Kamerbrief inzake inrichting Antiterrorisme Instituut Den Haag

Naar aanleiding van de motie Çörüz c.s. van 17 april 2008 1 , en zoals toegezegd tijdens het algemeen overleg Mensenrechtenstrategie voor het buitenlands beleid op 16 juni 2009 2 , informeer ik U nader over de uitvoering van de genoemde motie over de inrichting van een internationaal antiterrorisme instituut (hierna: Instituut). In de afgelopen periode zijn de verschillende mogelijkheden onderzocht om te komen tot een Instituut met meerwaarde ten opzichte van reeds bestaande instellingen, zowel in Den Haag als internationaal. Gezocht is naar een positionering van het Instituut die leidt tot optimale synergie en kostenefficiëntie. Met deze brief presenteer ik Uw Kamer het resultaat.

Het Instituut in wording – hoofdthema’s, doelstelling en activiteiten
Onze externe en interne veiligheid raken steeds nauwer vervlochten en

daarom spelen overwegingen van binnenlandse veiligheid een steeds

belangrijker rol bij de vormgeving van ons internationaal veiligheidsbeleid. De opeenvolgende analyses in het “Dreigingsbeeld Terrorisme Nederland”, van de Nationaal Coördinator Terrorismebestrijding, wijzen uit dat de dreiging van het internationaal terrorisme een voortdurende zorg is. Daarom blijft intensieve internationale samenwerking in de strijd tegen het internationale terrorisme van essentieel belang juist met het oog op de veiligheid van Nederlandse burgers. Nederland is op dit punt reeds geruime tijd actief. Zo ligt één van de redenen waarom Nederland bijdraagt aan de internationale missie in Afghanistan in het feit dat dit land in het verleden werd gebruikt als uitvalsbasis voor internationaal terrorisme. Nederland draagt onder andere bij aan internationale terrorismebestrijding door multilaterale instanties te steunen en door bilaterale samenwerking met relevante landen.

Uw Kamer heeft in eerder genoemde motie gevraagd de Nederlandse bijdrage aan de bestrijding van terrorisme mede vorm te geven door de inrichting van een Instituut dat zich richt op een aantal aspecten daarvan. Dedaarbij gezochte meerwaarde en synergie komen het best tot uiting door de keuze voor de volgende hoofdthema’s, doelstellingen en activiteiten voor dit in te richten Instituut.

Hoofdthema’s Instituut

1. Preventieve tak van terrorismebestrijding
In de afgelopen jaren is door overheden en multilaterale instellingen veel geïnvesteerd in de bestrijding van terrorisme. Het accent heeft daarbij gelegen op repressieve maatregelen: samenwerking politie, justitie en inlichtingendiensten, maatregelen in de sfeer van operationele kennis ten behoeve van beveiliging en bescherming, opsporing en onderzoek en andere initiatieven die van belang zijn om terroristische groeperingen te identificeren, hun modus operandi te achterhalen en de benodigde beveiligingsmaatregelen te kunnen treffen.

● AANGELEVERDE GEGEVENS

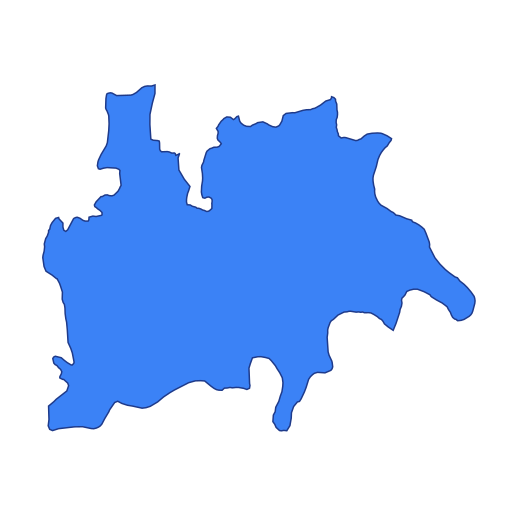 Tukh, Al Qalyubiyah, Egypt, rotated 177°
{"feature_id": "37247803B54771061850383", "entity_name": "Tukh", "entity_type": "district", "adm_level": 2, "iso_a3": "EGY", "parent_name": "Egypt", "parent_adm1": "Al Qalyubiyah", "projection": "equal_earth", "projection_center": [31.147, 30.344], "detail": "fine", "context": "isolated", "style": "filled", "palette": "blue", "viewbox_px": 512, "rotation_deg": 177, "n_neighbors": 0, "source": "geoboundaries", "source_scale": "gbopen_adm2", "svg_char_len": 6100}
<svg xmlns="http://www.w3.org/2000/svg" viewBox="0 0 512 512"><g transform="rotate(177 256 256)"><path d="M122.9,174.6L119.6,181.6L115.5,192.2L114.9,195.1L113.4,198.2L112.7,201.4L113.0,204.1L112.6,205.9L112.3,206.4L110.9,207.6L109.3,209.2L107.3,212.7L104.1,213.9L100.3,214.6L96.5,214.4L90.1,211.6L84.2,208.1L83.6,206.9L82.8,206.0L78.1,202.7L72.5,199.3L67.8,195.3L66.6,192.5L64.8,189.5L64.0,186.9L62.8,184.4L61.0,182.7L59.0,182.0L58.7,181.3L58.0,180.8L54.5,181.0L51.5,181.8L46.3,184.6L44.6,186.0L43.4,187.5L42.4,189.7L40.0,197.2L39.6,199.7L39.8,202.2L40.3,204.3L43.2,208.9L46.6,213.4L49.7,216.8L53.7,220.3L56.0,223.7L58.4,224.7L64.1,229.3L67.7,232.6L72.7,238.2L77.4,244.8L82.3,255.8L82.0,258.5L82.3,261.0L85.0,269.6L86.6,273.9L88.9,276.2L91.8,278.6L94.9,280.6L97.6,281.8L98.3,282.6L98.6,283.6L103.6,285.3L110.5,288.7L114.3,289.6L115.3,290.9L116.8,292.3L118.8,293.4L122.7,296.6L128.5,300.2L130.3,302.2L131.7,304.5L133.4,308.6L134.1,311.9L134.2,314.4L134.0,316.6L134.8,320.6L135.2,324.8L135.1,327.8L134.5,330.5L131.2,339.0L129.2,345.9L127.3,349.9L125.4,352.9L123.4,355.3L121.4,357.4L119.2,359.0L117.1,362.1L115.1,364.3L114.5,366.1L118.8,369.2L123.5,371.6L125.0,372.1L128.2,372.5L133.8,372.5L138.6,371.9L141.7,370.1L145.1,367.4L146.8,367.0L148.4,366.2L150.3,366.0L160.1,369.5L161.9,369.8L164.8,369.4L167.4,371.8L167.4,373.6L168.3,376.1L168.4,377.6L169.1,380.3L168.6,382.7L169.0,385.2L168.7,388.0L167.7,390.2L167.2,392.9L167.1,395.3L167.5,397.7L167.4,403.5L168.4,406.5L168.4,408.4L169.9,410.1L172.2,411.1L172.4,409.9L173.4,408.3L178.2,407.1L183.7,403.3L189.4,400.5L191.8,400.1L193.8,399.3L197.9,399.4L201.5,399.0L209.7,397.0L212.1,397.2L218.5,396.8L221.4,394.8L223.1,389.3L225.5,385.6L226.6,384.7L229.4,383.6L232.7,384.3L236.5,386.3L237.7,387.3L242.1,389.6L247.4,389.1L249.0,388.2L252.7,386.9L254.7,385.6L258.7,386.0L261.5,387.3L264.0,389.5L265.2,391.4L266.2,396.6L267.8,396.2L270.2,394.0L271.4,393.4L274.3,395.9L277.9,396.4L280.9,394.9L281.6,394.1L283.7,392.4L286.5,388.8L287.1,387.5L288.9,385.5L287.3,382.4L287.4,380.5L288.2,378.2L288.5,375.6L288.0,373.9L285.6,371.3L284.8,369.9L287.0,367.4L289.1,366.7L292.5,366.8L294.5,366.0L296.3,365.6L299.4,363.3L300.3,361.8L303.1,354.2L303.4,352.7L305.3,349.3L305.8,347.2L305.2,341.3L305.2,336.6L305.5,333.7L306.6,328.6L307.2,322.8L306.9,320.1L306.1,317.1L304.5,316.5L303.8,316.5L302.0,317.3L300.0,317.4L298.0,316.3L297.0,314.9L296.9,313.2L297.4,310.4L297.3,309.6L297.6,305.7L300.1,303.7L301.4,303.1L303.2,303.1L305.1,304.2L306.9,304.7L308.4,305.7L310.5,306.6L312.4,306.8L313.6,307.9L317.0,309.0L319.0,310.4L322.0,310.8L322.6,313.5L322.4,316.3L322.0,318.5L321.0,322.2L320.0,324.4L318.3,328.9L323.6,336.4L328.5,345.9L328.7,358.0L327.1,362.0L327.3,362.2L327.9,361.7L330.8,360.7L331.3,362.5L332.0,363.1L334.8,363.2L337.1,364.4L339.1,364.9L344.8,365.0L346.0,366.1L346.6,367.6L346.4,373.9L346.6,375.8L348.1,376.4L352.6,377.0L354.9,378.2L355.1,392.8L354.5,402.9L351.5,414.1L348.4,423.6L347.9,432.1L351.5,431.2L355.6,431.5L358.3,431.2L361.2,430.0L366.9,425.5L370.5,423.7L372.6,423.2L386.8,423.5L391.2,426.2L392.8,426.6L394.9,426.3L396.2,425.9L396.8,424.8L397.6,421.1L398.4,411.7L398.0,410.2L397.2,408.7L395.9,404.8L395.7,403.4L395.8,395.7L396.5,388.9L398.5,377.0L399.8,373.8L405.3,365.6L408.2,360.2L408.9,358.3L409.7,354.4L408.8,351.4L407.2,350.8L403.6,351.7L400.1,352.1L391.2,351.1L388.3,349.7L387.4,348.5L387.8,345.5L387.0,333.6L388.0,332.1L388.7,330.6L390.4,327.9L394.6,324.2L396.8,323.6L399.5,324.0L401.2,324.8L403.6,324.8L406.4,323.4L407.7,323.4L412.8,318.5L414.7,315.5L414.6,314.7L414.3,313.7L412.9,312.7L411.7,311.4L409.3,309.6L407.5,307.5L407.6,305.2L408.2,304.7L413.6,303.8L416.8,304.4L420.7,303.5L421.0,300.9L421.9,299.6L424.8,299.8L427.0,300.7L429.8,302.9L432.3,304.0L433.5,304.0L435.5,303.3L436.3,302.7L442.7,292.0L444.7,290.5L446.6,291.8L447.3,295.0L447.1,299.0L450.8,303.4L451.1,304.8L454.2,304.1L457.9,300.0L459.6,297.2L460.6,293.5L461.8,292.4L461.9,290.5L463.4,286.9L465.1,284.4L466.8,279.1L466.6,276.3L467.3,271.9L468.6,267.9L469.0,265.5L468.2,256.6L466.5,251.8L460.6,247.6L456.4,243.8L455.8,243.7L453.6,238.9L452.8,236.2L451.2,230.1L451.8,223.0L451.0,219.7L449.9,217.7L449.5,214.1L449.6,208.4L449.2,203.3L448.6,199.8L448.3,192.0L448.2,179.5L445.8,173.4L444.5,168.8L443.3,160.2L443.3,158.9L444.3,157.6L445.4,156.7L446.5,157.0L450.2,159.5L453.1,162.0L455.8,164.6L461.7,166.4L463.4,165.6L464.3,164.2L463.5,159.6L462.3,158.1L460.5,157.0L458.9,154.7L457.7,153.7L456.8,152.5L456.0,150.6L456.6,148.4L458.0,146.1L458.3,145.3L458.2,144.4L455.5,142.9L454.5,142.8L450.7,139.0L449.9,136.3L452.0,131.1L463.0,123.4L465.5,121.1L471.0,117.0L471.3,103.5L472.4,97.3L471.1,93.7L468.3,92.3L462.2,93.9L446.1,94.9L438.1,94.6L429.5,92.3L427.1,92.0L424.5,92.5L422.2,93.4L420.5,94.4L418.8,96.1L415.6,101.5L411.1,108.2L410.2,110.1L404.8,117.1L401.7,118.2L397.7,115.8L392.2,113.7L387.2,112.6L377.7,110.0L373.7,110.3L369.5,111.4L361.9,115.4L355.7,120.1L349.2,124.0L344.4,126.5L329.9,133.0L323.1,134.5L317.9,134.4L313.8,133.9L307.8,128.4L304.7,125.9L302.4,124.6L300.3,124.0L296.9,123.7L294.5,125.7L291.6,125.7L288.9,126.1L286.5,125.6L282.9,125.8L280.1,125.6L275.3,124.5L272.1,123.2L269.4,124.3L268.8,127.0L269.1,129.0L268.9,144.4L267.3,148.8L264.9,154.5L259.5,155.3L256.3,155.2L252.0,154.2L248.3,153.0L246.2,150.7L242.3,145.3L240.8,142.3L238.4,138.2L236.1,133.0L235.7,128.0L236.1,124.5L237.2,119.1L239.0,114.9L240.8,109.7L244.2,103.9L245.0,99.5L247.0,96.2L247.8,89.7L246.1,87.0L244.9,83.8L241.7,80.5L239.9,80.1L237.3,80.4L234.4,79.9L231.0,84.8L229.3,92.3L228.8,97.6L226.3,103.7L222.3,108.1L220.2,108.5L218.4,111.0L214.8,117.7L212.8,122.2L209.9,130.1L208.0,132.6L205.7,134.6L203.9,135.8L200.7,136.6L193.2,135.7L187.2,137.9L185.9,139.4L185.2,141.3L185.5,145.5L185.8,147.1L188.2,153.0L189.0,156.5L189.2,171.0L188.4,175.3L188.3,178.4L187.7,180.6L185.5,185.7L184.2,187.4L182.0,188.7L177.1,192.8L171.0,195.4L167.9,195.5L166.2,195.9L164.5,195.9L158.9,194.7L156.4,194.8L154.3,194.3L152.5,194.5L150.8,193.7L146.2,193.5L144.2,193.1L141.3,191.4L138.0,189.1L136.0,187.1L134.0,186.0L132.5,184.0L131.3,181.5L127.8,178.3L122.9,174.6Z" fill="#3b82f6" stroke="#1e3a8a" stroke-width="1.5"/></g></svg>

● SCHRIJFOPDRACHT
Schrijf verder aan de brief over het antiterrorisme-instituut in Den Haag, te beginnen na de laatste zin die er staat.

● RESULTAAT
Tegelijkertijd wordt internationaal in toenemende mate onderkend dat preventie van terrorisme van minstens even groot belang is. Hiervoor is het noodzakelijk om de factoren die bijdragen aan de keuze van individuen en groeperingen voor terrorisme te onderkennen en maatregelen te treffen die deze factoren wegnemen. Veel van de daarvoor benodigde acties zijn onder meer vermeld in de ‘Global Counter-Terrorism Strategy’ (A/RES/60/288, 8 september 2006) van de VN, alsook in de EU-strategie met betrekking tot het tegengaan van terrorisme (2005).

De aandacht voor en kennis over het preventieve aspect van terrorismebestrijding begint toe te nemen. Toch bestaat er wereldwijd nog relatief weinig inzicht in de processen die leiden tot gewelddadig extremisme en in de succes- en faalfactoren van dit deel van het terrorismebestrijdingsbeleid. Voor zover deze kennis aanwezig is, bestaat er zeker ruimte om deze meer toegankelijk te maken voor beleidsmakers. Onderzoek en beleid komen totnogtoe beperkt met elkaar in contact, zeker buiten Europa en Noord-Amerika.

Nederland heeft in de afgelopen jaren inzake het voorkomen van gewelddadig extremisme een agenderende en beleidsmatige voorhoede rol gespeeld, ook in EU en VN verband. Nederland acht de effectieve uitvoering van, juist ook dit deel van, de Wereldwijde VN-strategie en van de EU-contraterrorisme-strategie dan ook essentieel. Omdat in oriënterende gesprekken in binnen- en buitenland positief is gereageerd op het Nederlandse voornemen om een internationaal instituut in het leven te roepen dat zich gaat hierop gaat richten mag worden verwacht dat dit Instituut daaraan een bijdrage zal kunnen leveren.

2. Internationaalrechtelijke aspecten van terrorismebestrijding
Zoals Uw Kamer bekend, worden de in de Mensenrechtenstrategie neergelegde uitgangspunten ook toegepast bij de vormgeving van het Nederlandse buitenlandse beleid met betrekking tot het tegengaan van terrorisme. Uw Kamer is eveneens bekend met het grote belang dat ik hecht aan versterking van het internationaal-juridische kader voor de bestrijding van terrorisme, zoals onder meer naar voren komt in het zogeheten Oud-Poelgeestproces. Hierbij wordt aandacht gegeven aan de noodzaak om het internationaal recht toe te snijden op de nieuwe realiteit van terrorisme. Het proces is er op gericht instrumenten te ontwikkelen die ervoor zorgdragen dat terroristen niet vrijuit gaan maar berecht en bestraft worden.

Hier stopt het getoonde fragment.